▶ Source information

—————

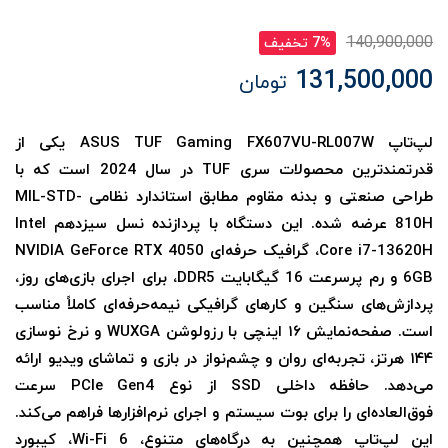
140,900,000
7% تخفیف
131,500,000
تومان
لپ‌تاپ ASUS TUF Gaming FX607VU-RL007W یکی از
قدرتمندترین محصولات سری TUF در سال 2024 است که با
طراحی صنعتی و بدنه مقاوم مطابق استاندارد نظامی MIL-STD-
810H عرضه شده. این دستگاه با پردازنده نسل سیزدهم Intel
Core i7-13620H، گرافیک حرفه‌ای NVIDIA GeForce RTX 4050
6GB و رم پرسرعت 16 گیگابایت DDR5، برای اجرای بازی‌های روز،
پردازش‌های سنگین و کارهای گرافیکی نیمه‌حرفه‌ای کاملاً مناسب
است. صفحه‌نمایش ۱۶ اینچی با رزولوشن WUXGA و نرخ نوسازی
۱۴۴ هرتز، تجربه‌ای روان و چشم‌نواز در بازی و تماشای ویدیو ارائه
می‌دهد. حافظه داخلی SSD از نوع PCIe Gen4 سرعت
فوق‌العاده‌ای را برای بوت سیستم و اجرای نرم‌افزارها فراهم می‌کند.
این لپ‌تاپ همچنین به درگاه‌های متنوع، Wi-Fi 6، کیبورد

—————

▶ Task
Retype the text of the entries above line for line, with every word, number and mark kept as it is, and leave out the pictures.

▶ Reply to the exercise
140,900,000
7% تخفیف
131,500,000
تومان
لپ‌تاپ ASUS TUF Gaming FX607VU-RL007W یکی از
قدرتمندترین محصولات سری TUF در سال 2024 است که با
طراحی صنعتی و بدنه مقاوم مطابق استاندارد نظامی MIL-STD-
810H عرضه شده. این دستگاه با پردازنده نسل سیزدهم Intel
Core i7-13620H، گرافیک حرفه‌ای NVIDIA GeForce RTX 4050
6GB و رم پرسرعت 16 گیگابایت DDR5، برای اجرای بازی‌های روز،
پردازش‌های سنگین و کارهای گرافیکی نیمه‌حرفه‌ای کاملاً مناسب
است. صفحه‌نمایش ۱۶ اینچی با رزولوشن WUXGA و نرخ نوسازی
۱۴۴ هرتز، تجربه‌ای روان و چشم‌نواز در بازی و تماشای ویدیو ارائه
می‌دهد. حافظه داخلی SSD از نوع PCIe Gen4 سرعت
فوق‌العاده‌ای را برای بوت سیستم و اجرای نرم‌افزارها فراهم می‌کند.
این لپ‌تاپ همچنین به درگاه‌های متنوع، Wi-Fi 6، کیبورد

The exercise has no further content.